Novo Nordisk sucht nach einem Boden. Die Aktie schloss am Freitag bei 38,03 Euro. Ein leichtes Wochenplus von zwei Prozent täuscht. Für mich ist klar: Das technische und kompetitive Umfeld bleibt für den dänischen Pharmariesen extrem herausfordernd.
Ein hart erarbeiteter Boden
Wir müssen die aktuelle Bewegung im Kontext eines brutalen Jahres sehen. Der Aktienkurs ist in zwölf Monaten um fast 46 Prozent eingebrochen. Genau vor einem Jahr stand das Papier noch auf seinem 52-Wochen-Hoch von gut 70 Euro. Der Markt hat die Bewertung des Unternehmens drastisch korrigiert.

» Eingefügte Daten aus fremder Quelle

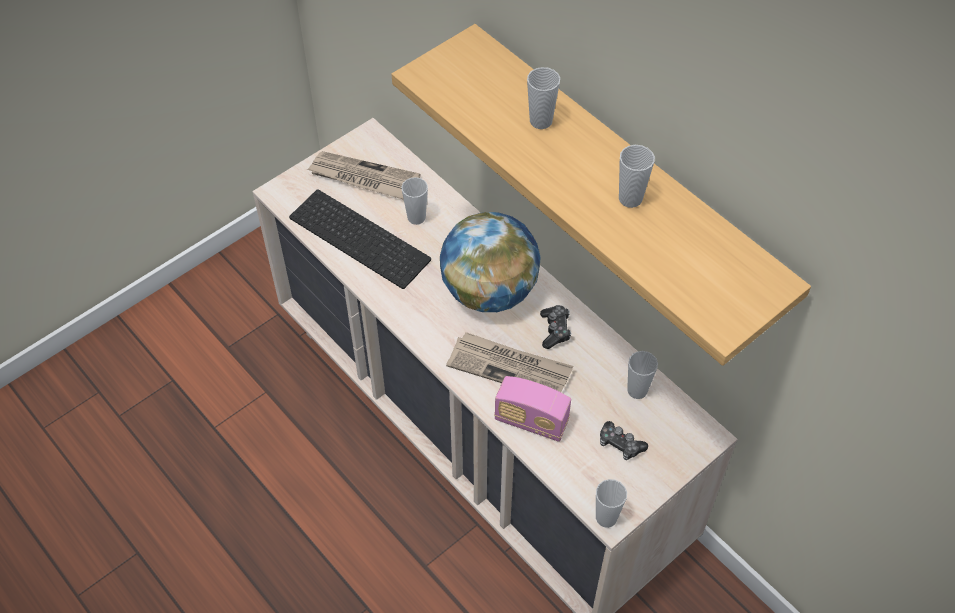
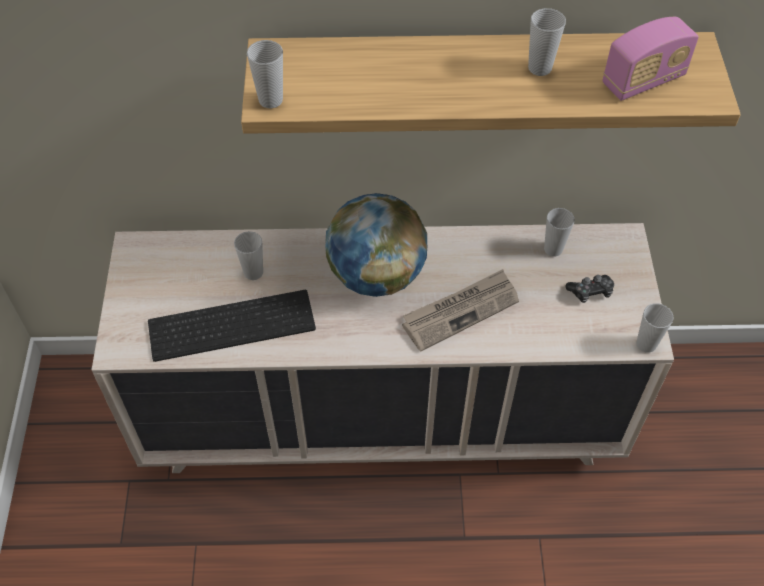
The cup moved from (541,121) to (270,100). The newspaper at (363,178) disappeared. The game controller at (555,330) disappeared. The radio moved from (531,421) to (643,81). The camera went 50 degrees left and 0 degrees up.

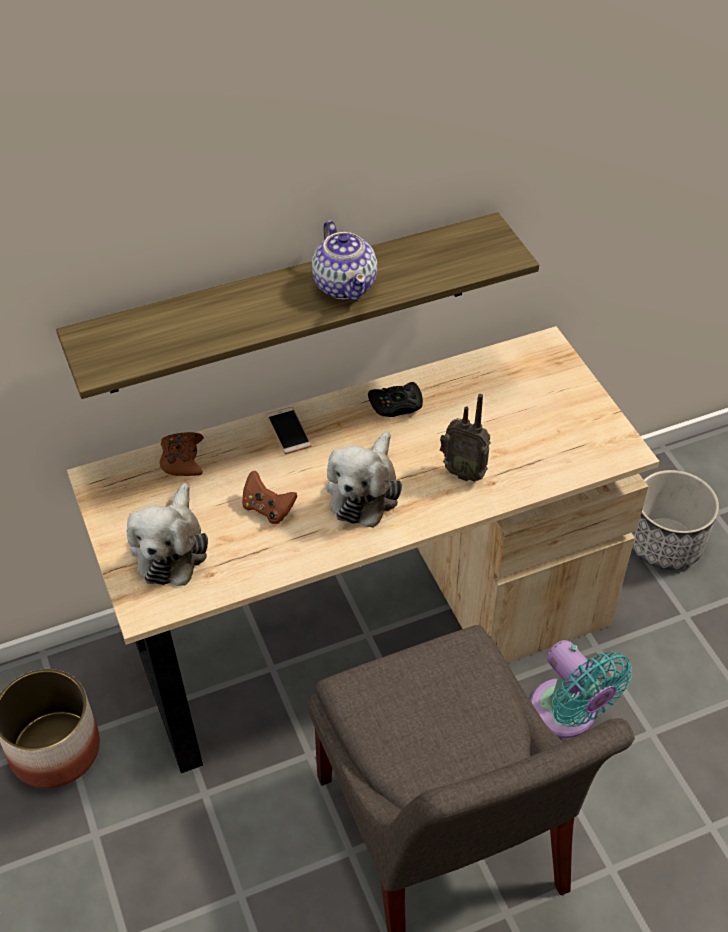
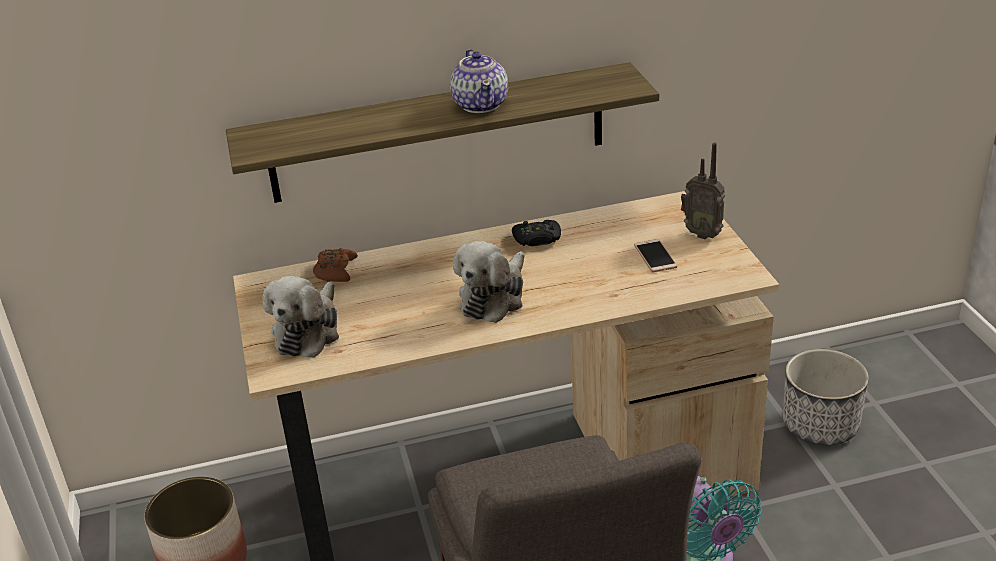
The radio moved from (463,472) to (702,233). The phone moved from (288,431) to (655,256). The brown game controller at (268,509) disappeared. The camera went 10 degrees right and 15 degrees down.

Immerhin stabilisiert sich die Lage langsam. Das Unternehmen rechnet bis zum dritten Quartal mit einer verlässlichen Versorgung für Semaglutid. Ein zentraler Baustein dafür ist die Erweiterung des Werks im irischen Athlone. Novo Nordisk investiert hier 432 Millionen Euro.
Dieser Standort dient künftig als Knotenpunkt für orale GLP-1-Therapien außerhalb der USA. Das Management rüstet bestehende Anlagen um. Das Ziel: Die explodierende weltweite Nachfrage bedienen. Soweit so gut.
Der Pillenkrieg eskaliert
Novo Nordisk nutzt aktuell seinen First-Mover-Vorteil bei Abnehmpillen. Konkurrent Eli Lilly erhöht allerdings massiv den Druck. Die Amerikaner treiben ihren eigenen oralen Kandidaten Foundayo voran.
Zusätzlich präsentierte Lilly auf dem jüngsten Diabetes-Kongress starke Daten für Retatrutide. Dieser Dreifach-Hormon-Agonist setzt die Messlatte für das bestehende Novo-Portfolio extrem hoch. Auch Pfizer meldet sich mit neuen klinischen Daten zurück.
Mein Urteil fällt eindeutig aus. Das lukrative Duopol zwischen Eli Lilly und Novo Nordisk wird nicht ewig halten. Diese Entwicklungen erklären den anhaltenden Druck auf die Aktie. Seit Jahresbeginn steht ein Minus von rund 15 Prozent auf der Kurstafel.
Die 200-Tage-Linie entscheidet
Technisch zeigt die Aktie erste Anzeichen einer Trendwende. Eine echte Bestätigung fehlt mir jedoch. Der Kurs liegt aktuell gut vier Prozent über seinem 50-Tage-Durchschnitt. Das signalisiert zumindest kurzfristige Stärke.
Die eigentliche Hürde wartet weiter oben. Der 200-Tage-Durchschnitt verläuft bei 41,43 Euro und blockiert den Weg. Solange die Aktie dieses Niveau nicht nachhaltig zurückerobert, bleibt der langfristige Trend bärisch.
Der RSI-Wert von 53 signalisiert neutrales Terrain. Die Aktie ist weder überkauft noch überverkauft. Für eine echte Erholung muss sich das Narrativ am Markt ändern. Die reine Knappheit der Medikamente zieht als Argument nicht mehr.
Investoren fordern nun Beweise für Wachstum und Preismacht. Der 1. Juli liefert hierfür den entscheidenden Test. Dann greift die Ausweitung des US-Programms Medicare. Kann Novo Nordisk hier punkten, rückt der 200-Tage-Durchschnitt schnell wieder in greifbare Nähe.